Nos intestins abritent des milliards de micro-organismes. Le tout forme le microbiote intestinal. Depuis plusieurs années, des scientifiques étudient son rôle dans l’organisme. Dernièrement, une équipe de l'Université du Michigan a démontré qu’il est impliqué dans la régulation de la température corporelle, aussi bien au quotidien que lors de maladies. Leurs résultats sont publiés dans American Journal of Respiratory and Critical Care Medicine.
La température corporelle, une donnée variable
La température corporelle fait partie des données vitales : "elle est à la fois facile à mesurer et nous donne des informations importantes sur le corps, comme son état inflammatoire et métabolique", précise Kale Bongers, auteur principal de cette recherche. Ce qui est considéré comme une température corporelle normale diverge d'une personne à l’autre. Mais les raisons de cette variation sont encore inconnues. De précédentes recherches ont pointé le rôle potentiel du microbiote intestinal.
C'est pourquoi les chercheurs de l'Université du Michigan ont voulu examiner les interactions entre les bactéries présentes dans l'intestin, les fluctuations de température et leurs conséquences sur la santé. Pour y parvenir, ils se sont appuyés sur deux éléments : les données des dossiers médicaux de 116 patients hospitalisés pour une septicémie et les résultats d’expériences menées sur des souris.
Les scientifiques se sont intéressés à la septicémie, car cette infection potentiellement mortelle peut provoquer des changements drastiques de la température corporelle. "Des travaux antérieurs ont démontré que les patients hospitalisés atteints de septicémie ont des réactions considérablement variables face à la température, et cette variation prédit leur survie", précisent-ils dans un communiqué.
Une corrélation entre microbiote et température corporelle
L’un des premiers constats des auteurs est la forte variabilité du microbiote intestinal. "On peut dire que nos patients ont plus de variations dans leur microbiote que dans leur propre génétique", explique Kale Bongers. "Deux patients peuvent être identiques à plus de 99 % dans leurs propres génomes, alors qu'ils ont littéralement 0 % de chevauchement dans leurs bactéries intestinales."
Ils ont ensuite remarqué que cette variation était corrélée aux trajectoires de température du patient pendant son séjour à l'hôpital. "Les bactéries communes des Firmicutes étaient les plus fortement associées à une réponse accrue à la fièvre, précisent-ils.
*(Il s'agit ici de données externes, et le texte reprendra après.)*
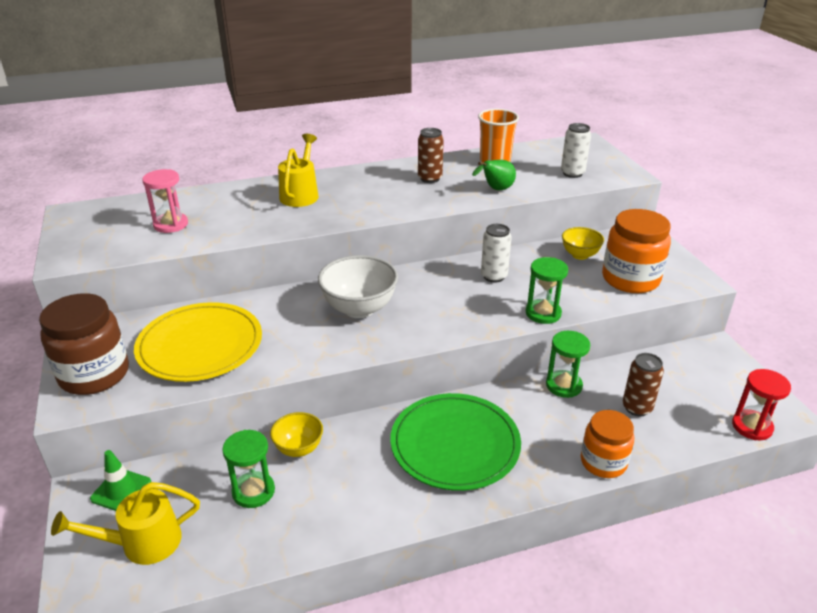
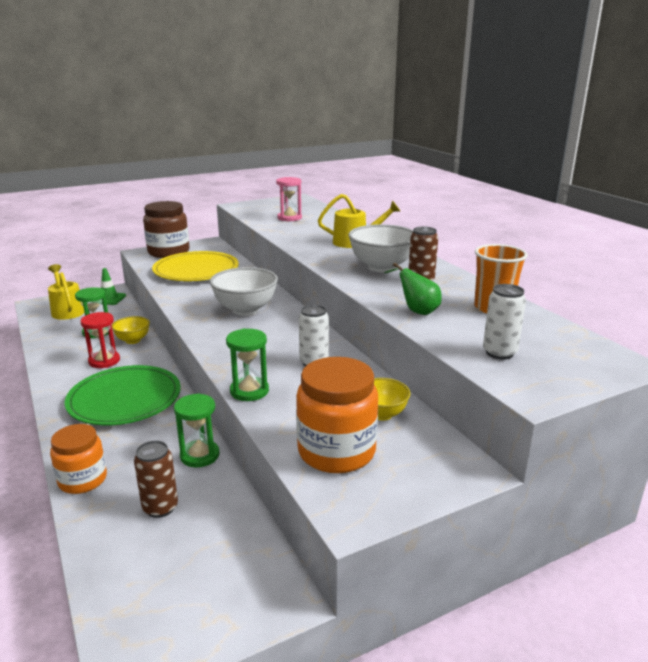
camera: 80 degrees right, 10 degrees down
red hourglass [732,369,791,440] -> red hourglass moved to [81,312,120,368]
none -> white bowl [348,224,413,272]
Ces bactéries sont courantes, varient d'un patient à l'autre et sont connues pour produire d'importants métabolites qui pénètrent dans la circulation sanguine et influencent la réponse immunitaire et le métabolisme de l’organisme." Pour confirmer ces résultats dans des conditions contrôlées, l'équipe a utilisé des modèles de souris, comparant des souris normales à des souris génétiquement identiques, dépourvues de microbiote. "Nous avons découvert que le même type de bactéries intestinales expliquait les variations de température à la fois chez nos sujets humains et chez nos souris de laboratoire", développe le co-auteur Robert Dickson. Même en bonne santé, les souris sans microbiote avaient des températures corporelles de base inférieures à celles des souris non-modifiées.
Microbiote intestinal : une explication à la baisse de la température corporelle ?
Les auteurs expliquent que depuis les années 1860, la température corporelle de base des êtres humains n’a cessé de baisser, pour des raisons encore inconnues. Ces nouveaux résultats fournissent une piste d’explication. "La génétique humaine n'a pas changé de manière significative au cours des 150 dernières années, mais des changements dans l'alimentation, l'hygiène et les antibiotiques ont eu des effets profonds sur nos bactéries intestinales", rappelle Kale Bongers.